Your task: Copy every row below word for word, but leave the pictures out of your answer.

───── Given records

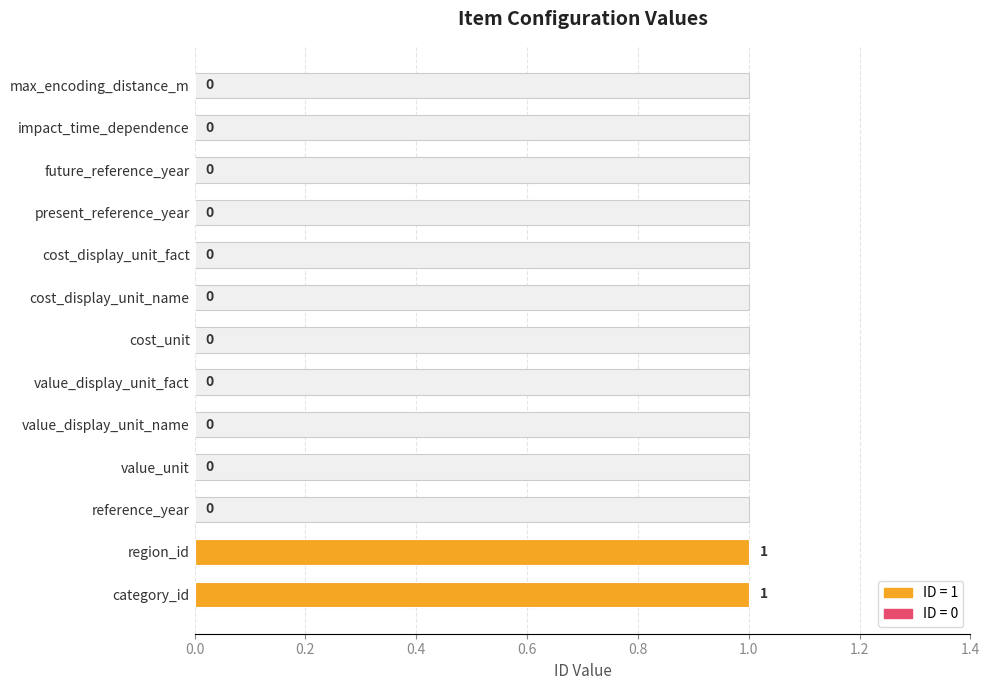

Between max_encoding_distance_m and value_display_unit_name, which is larger?

max_encoding_distance_m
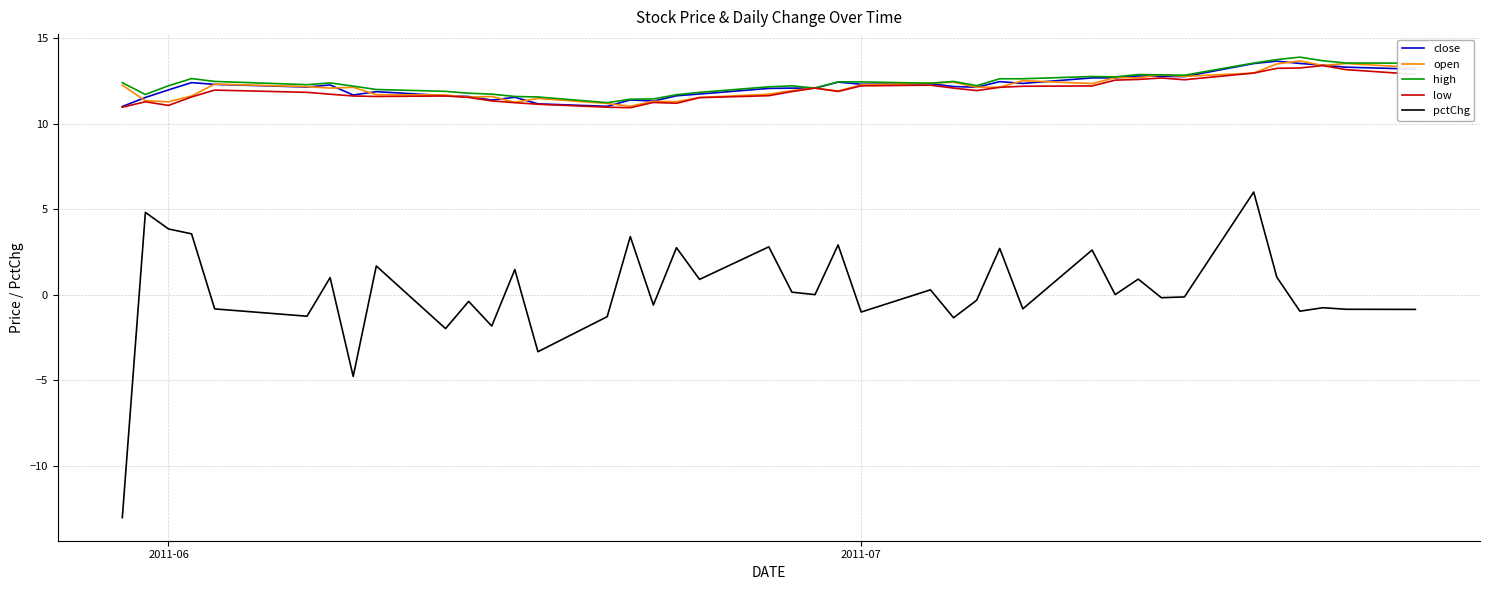

Which series has the widest spread of values?

pctChg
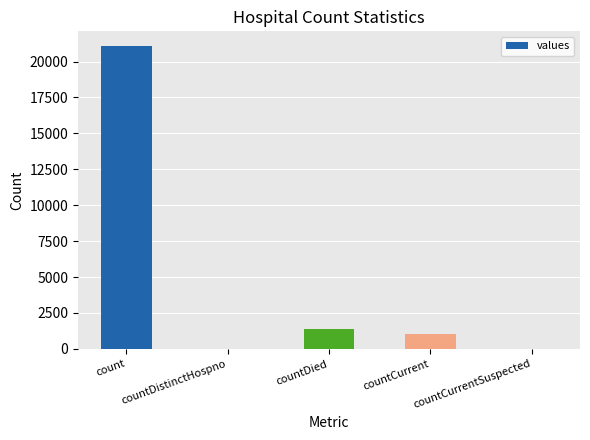

Are the bars horizontal?

No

──────────

Response to the task:
Between max_encoding_distance_m and value_display_unit_name, which is larger?

max_encoding_distance_m

Which series has the widest spread of values?

pctChg

Are the bars horizontal?

No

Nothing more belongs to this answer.